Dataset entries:
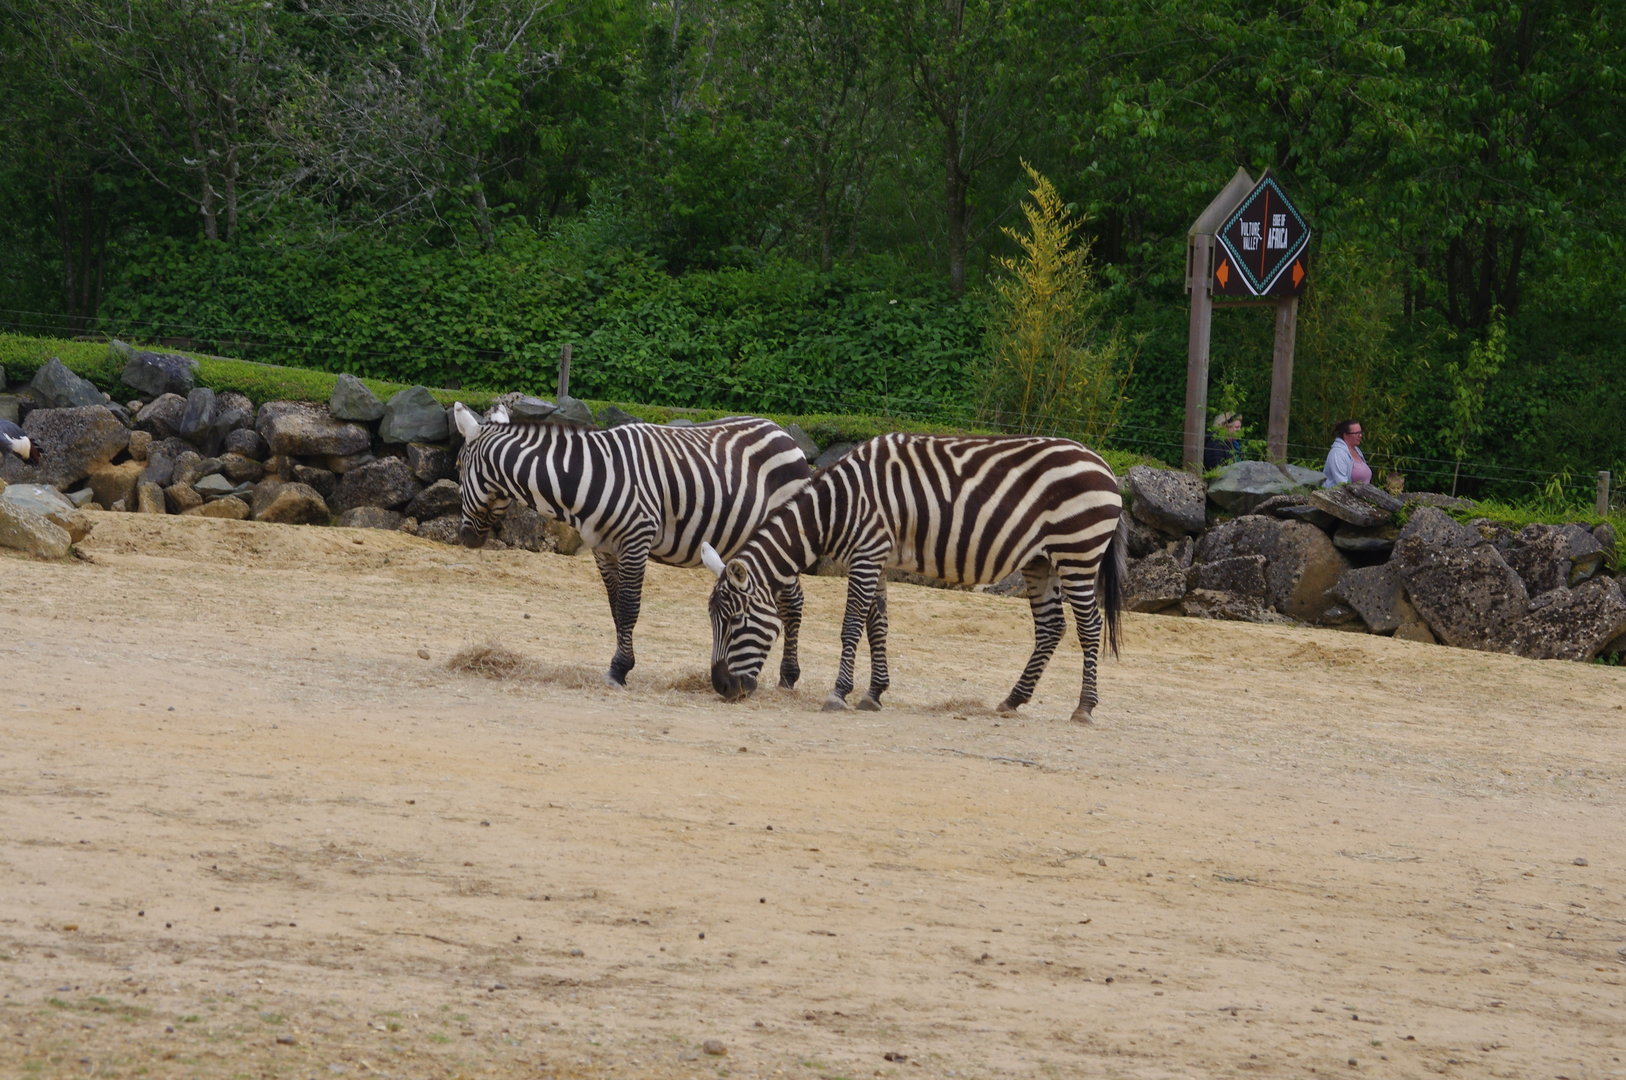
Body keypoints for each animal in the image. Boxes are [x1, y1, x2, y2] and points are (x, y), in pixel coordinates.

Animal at [451, 400, 813, 688]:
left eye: (458, 467)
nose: (465, 538)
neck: (584, 477)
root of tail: (780, 430)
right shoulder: (602, 548)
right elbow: (615, 609)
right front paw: (620, 663)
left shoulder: (636, 540)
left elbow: (628, 607)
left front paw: (619, 670)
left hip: (789, 534)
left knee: (792, 602)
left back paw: (788, 676)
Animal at [701, 432, 1126, 723]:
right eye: (714, 622)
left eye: (735, 621)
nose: (721, 687)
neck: (836, 508)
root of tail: (1103, 464)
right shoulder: (877, 559)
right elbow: (877, 626)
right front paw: (874, 693)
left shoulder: (867, 554)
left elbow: (851, 625)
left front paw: (838, 693)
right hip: (1040, 560)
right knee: (1052, 627)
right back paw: (1013, 699)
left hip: (1078, 553)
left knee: (1089, 626)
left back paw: (1084, 707)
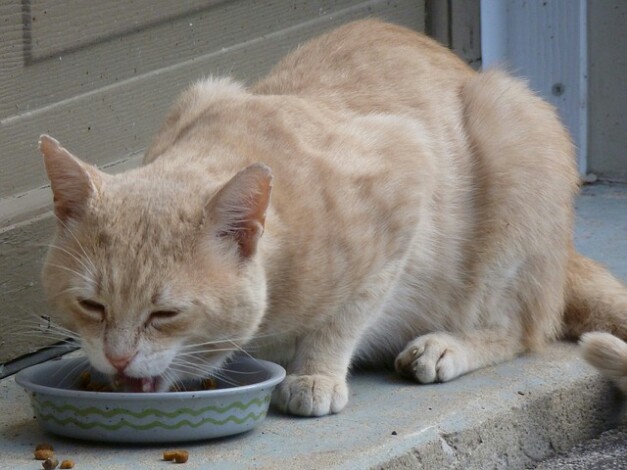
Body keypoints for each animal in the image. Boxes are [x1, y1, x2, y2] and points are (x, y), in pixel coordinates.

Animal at [40, 19, 627, 414]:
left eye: (165, 314)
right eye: (91, 306)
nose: (117, 359)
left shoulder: (407, 179)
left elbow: (345, 316)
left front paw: (314, 375)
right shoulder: (201, 90)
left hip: (512, 139)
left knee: (521, 328)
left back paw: (446, 346)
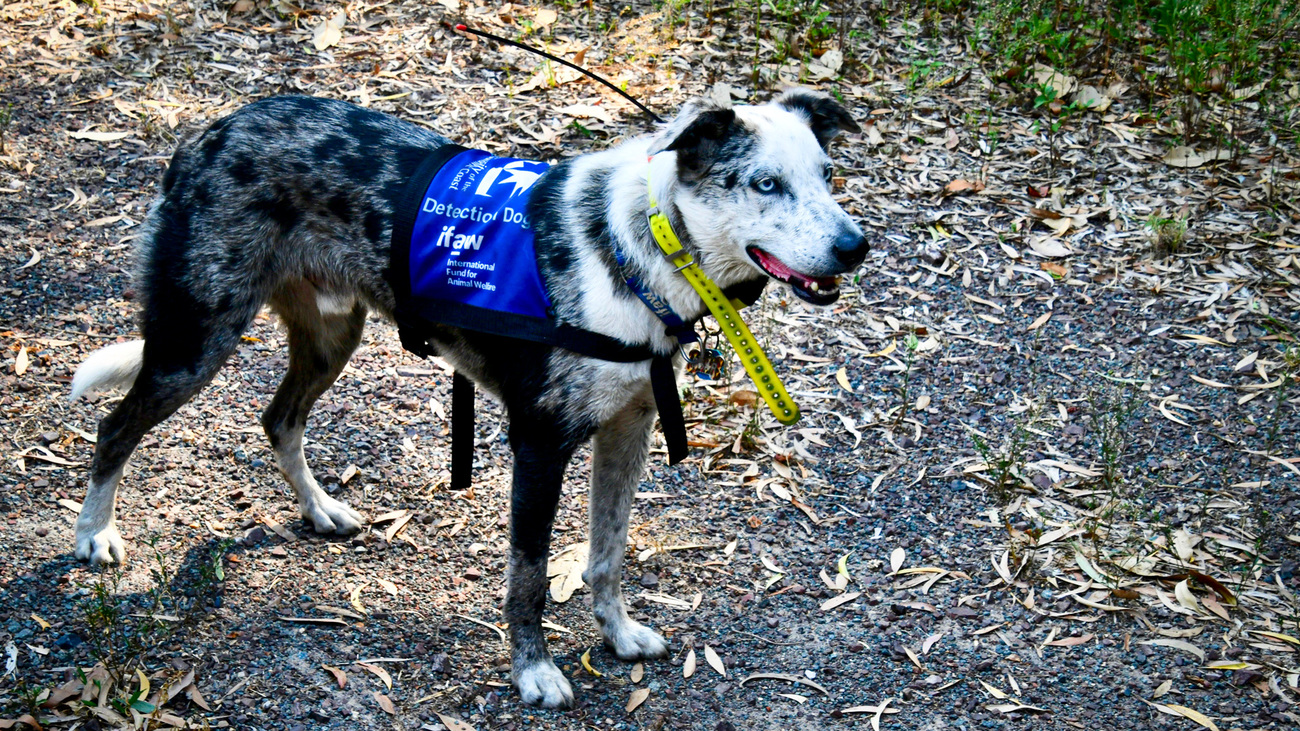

■ **TASK DETAILS**: Lines from the one containing "left elbow: (345, 316)" through the end of the entries above, both included, are to be written out exactly; no pictures and no other lines.

■ **RESULT OF THIS TASK**:
left elbow: (345, 316)
left front paw: (314, 375)
right shoulder: (201, 90)
left hip: (512, 139)
left knee: (521, 328)
left back paw: (446, 346)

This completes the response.